### SUPPLIED PASSAGE:

1916 Mead Ranger

1916 Mead Ranger

Imagine that you were born a bicycle.

Born a Mead Ranger bicycle in 1916.  Born in Chicago, but ready to ride anywhere! You grew up rolling down cobbled streets and dirt roads, taking little trips and having a good time.  Road racing through the roaring ’20’s.  All of the miles you covered in the 1930’s!  Everybody was suffering from “depression” except you.  You were out going places on new roads and were meeting new bikes from all over.  World War Two was a busy time, with gas rationing going on you did your duty and kept everyone moving.  Hung up in the back of your owner’s garage in the 1950’s, you thought that your days of adventure were over.  You would spend the next few decades hanging from the rafters, trading stories with an old wooden canoe.

In the ’80’s your family decided to sell your garage (along with their house) and you were given to a guy named Jeff who seemed to like your kind.  At Jeff’s Classic Cycle shop you met a bunch of old timers like yourself, and you talked about the old days… The cobblestones, racing around, snaring dresses and trouser legs with your chain… It was a good retirement.

You kids and your stickers! Get a real head tube badge!

### WORK INSTRUCTIONS:
**1.** Reproduce the stretch of the Mead Ranger piece from "In the ’80’s" through "a good retirement.".
**2.** According to the Mead Ranger piece, what did the bicycle trade stories with while hanging from the garage rafters?

Dataset excerpts

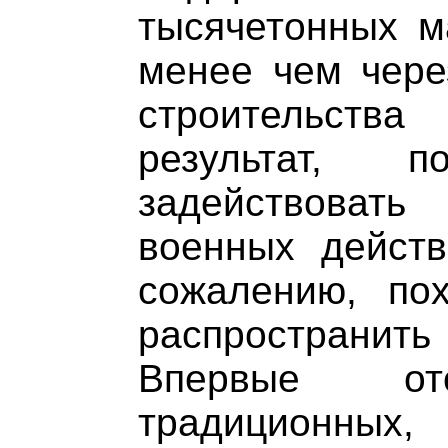
тысячетонных м
менее чем чере
строительст
результат, п
задействовать
военных действ
сожалению, по
распространить
Впервые о
традиционных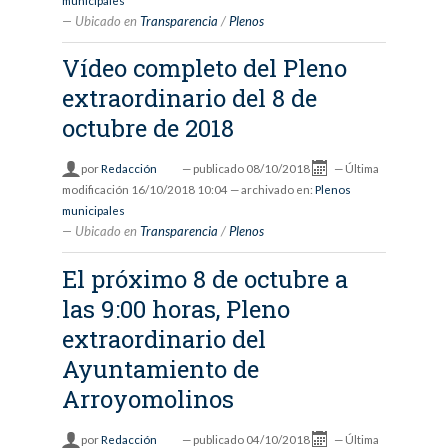
municipales
Ubicado en
Transparencia
/
Plenos
Vídeo completo del Pleno
extraordinario del 8 de
octubre de 2018
por
Redacción
—
publicado
08/10/2018
—
Última
modificación
16/10/2018 10:04
— archivado en:
Plenos
municipales
Ubicado en
Transparencia
/
Plenos
El próximo 8 de octubre a
las 9:00 horas, Pleno
extraordinario del
Ayuntamiento de
Arroyomolinos
por
Redacción
—
publicado
04/10/2018
—
Última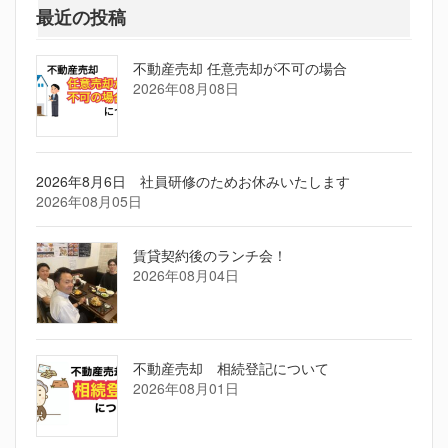
最近の投稿
不動産売却 任意売却が不可の場合
2026年08月08日
2026年8月6日 社員研修のためお休みいたします
2026年08月05日
賃貸契約後のランチ会！
2026年08月04日
不動産売却 相続登記について
2026年08月01日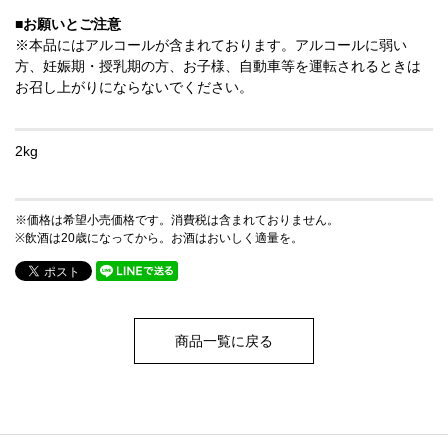
■お願いとご注意
※本品にはアルコールが含まれております。アルコールに弱い
方、妊娠期・授乳期の方、お子様、自動車等を運転されるときは
お召し上がりにならないでください。
2kg
※価格は希望小売価格です。消費税は含まれておりません。
※飲酒は20歳になってから。お酒はおいしく適量を。
商品一覧に戻る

### ANSWERS PER TASK:
**1.**
In the ’80’s your family decided to sell your garage (along with their house) and you were given to a guy named Jeff who seemed to like your kind.  At Jeff’s Classic Cycle shop you met a bunch of old timers like yourself, and you talked about the old days… The cobblestones, racing around, snaring dresses and trouser legs with your chain… It was a good retirement.

**2.** An old wooden canoe.